バルブ交換によって改善します。なお、ブレーキランプとテールランプを兼ねているダブル球の場合は、バルブ金属部の突起やバルブの向きを間違えて取り付けると正しく点灯しなくなるため注意が必要です。

② 配線不良

原因

ブレーキランプへ電気を送るための配線が断線してしまうとブレーキランプは点灯しなくなってしまいます。断線した箇所によって症状は異なり、左右ブレーキランプに分岐する前の大元配線が断線している場合はすべてのブレーキランプが点灯せず、個別のランプに分岐した配線が断線した場合は該当するブレーキランプが点灯しなくなってしまいます。

診断方法

バルブを取り外して電圧を確認します。配線切れの場合は電圧がかかりませんので、あとは電圧がどこまで来ているかを追いかけ断線箇所の特定を行います。

修理・改善方法

断線している箇所が特定できたら、配線の修理をすれば改善します。
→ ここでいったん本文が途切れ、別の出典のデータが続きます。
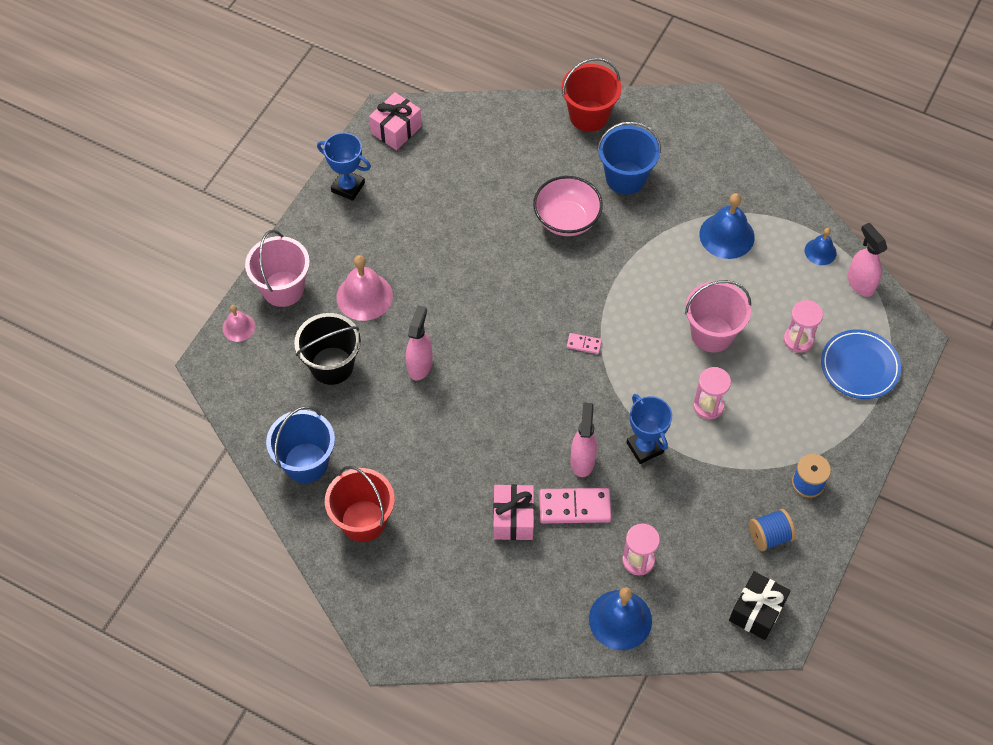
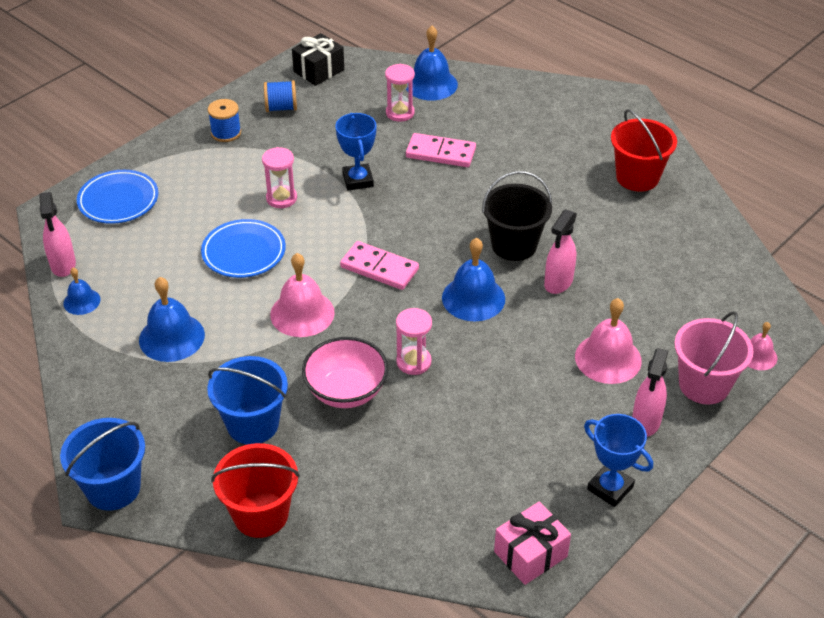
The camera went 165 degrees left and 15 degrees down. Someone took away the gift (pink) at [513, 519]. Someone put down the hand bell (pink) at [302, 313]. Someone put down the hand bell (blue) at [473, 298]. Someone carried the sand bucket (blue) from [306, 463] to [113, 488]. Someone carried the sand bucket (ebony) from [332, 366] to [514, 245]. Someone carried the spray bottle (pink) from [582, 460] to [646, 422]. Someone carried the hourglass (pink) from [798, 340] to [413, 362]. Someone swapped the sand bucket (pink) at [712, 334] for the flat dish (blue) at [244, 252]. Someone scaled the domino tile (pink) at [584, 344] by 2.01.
ただし、他の部品に潰されていたり挟まれたことが原因で断線している場合には取り回しの変更や保護材などの取り付けも併せて必要になります。

③ ストップランプスイッチの故障

原因

ブレーキペダルを踏み込んだことを検知するスイッチがストップランプスイッチですので、このスイッチが故障してしまうとブレーキペダルを踏み込んでも検知ができず、ブレーキランプが点灯しなくなります。反対の症状として、このスイッチが固着してしまうとブレーキランプが点灯しっぱなしになるという状態になるケースもあります。

診断方法

ストップランプスイッチの単体テストを行って導通、非導通の確認を行うか、診断ツールを接続してストップランプスイッチのON・OFFをモニターします。

修理・改善方法

ストップランプスイッチの故障と判断ができたら、スイッチの交換を行うことで改善します。なお、ストップランプスイッチの取り付け時に位置調整が必要なケースもありますので、ストップランプスイッチ取り外し時にどのような位置関係で取り付いていたかメモするなど注意が必要です。